Who you will see
- Ambyr Miyake, Rapid ʻŌhiʻa Death (ROD) Statewide Outreach Coordinator for U.H. Mānoa. ROD is responsible for over 1 million dead ohia trees on Hawaii Island and has been found on Kauai, Oahu, and Maui islands. Learn what you can do to help prevent the spread of this deadly disease in your neighborhoods.
- Marian Chau, Kalehua Seed Conservation Consulting. ʻŌhiʻa are remarkable for their diversity and ability to grow in many different ecosystems in Hawaiʻi. As part of the Rapid ʻŌhiʻa Death (ROD) Seed Banking Initiative and the Maui ROD Resistance Project, Marian can show you how to identify and recognize the 7 different types of ʻōhiʻa found on Maui. Learning the names and characteristics of these ʻōhiʻa trees helps you build a closer pilina (relationship) with our native forests, the foundation of our island home.
- Nick Dudley, Hawaiʻi Agriculture Research Center. HARC will be giving away Maui sourced wilt resistant koa trees. This organization has identified naturally disease resistant koa trees and established koa seed orchards that produce koa wilt resistant seeds. With the help of Maui Nui Botanical Gardens and Kalehua Seed Conservation Consulting, HARC is now working to find potential ʻōhiʻa parent trees that have natural ROD resistance, establish ʻōhiʻa seed orchards, and provide ROD resistant ʻōhiʻa seeds for restoration.

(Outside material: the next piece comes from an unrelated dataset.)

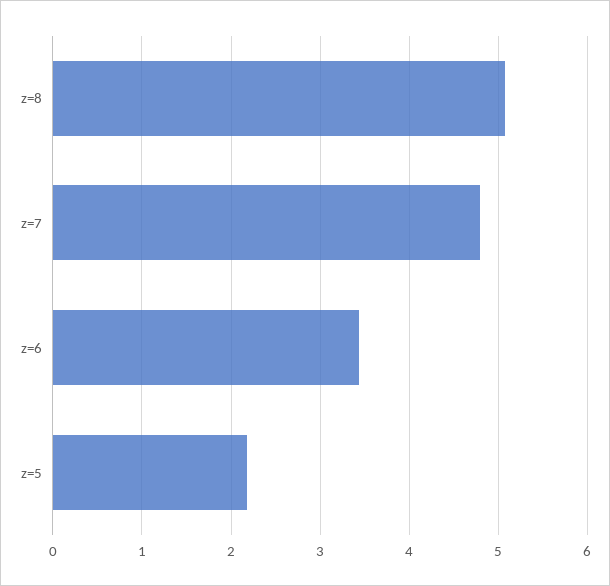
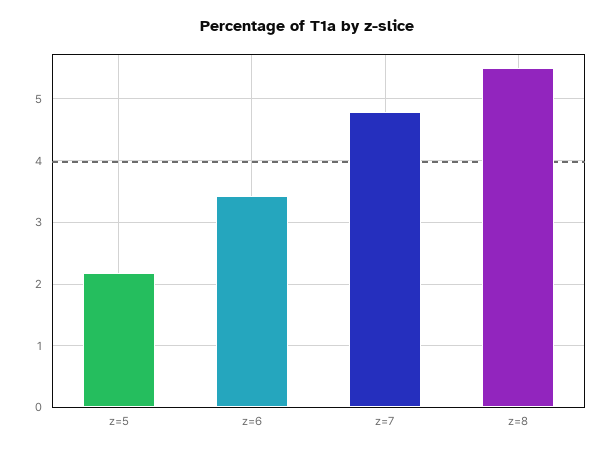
z=8: 5.1 -> 5.5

- Jeff Bagshaw, Division of Forestry and Wildlife. Jeff will be giving away hiking decontamination kits to help prevent the spread of ROD and can answer your questions about ʻōhiʻa on Maui, Rapid ʻŌhiʻa Death on Maui, and more.
How to earn a second ʻōhiʻa tree
After you choose your free Arbor Day tree under the banyan, come visit Hale ʻŌhiʻa. Get your stamp book and visit the nonprofit booths to ask and get help answering the questions about ʻōhiʻa. Your completed book returned at Hale ʻŌhiʻa earns you an extra free ʻōhiʻa tree! Trees will be distributed one per completed stamp book while they last.
Non-discrimination statement from USDA, Forest Service Region 5
In accordance with Federal law and U.S. Department of Agriculture (USDA) civil rights regulations and policies, this institution is prohibited from discriminating on the basis of race, color, national origin, sex, age, disability, and reprisal or retaliation for prior civil rights activity. This institution is an equal opportunity provider.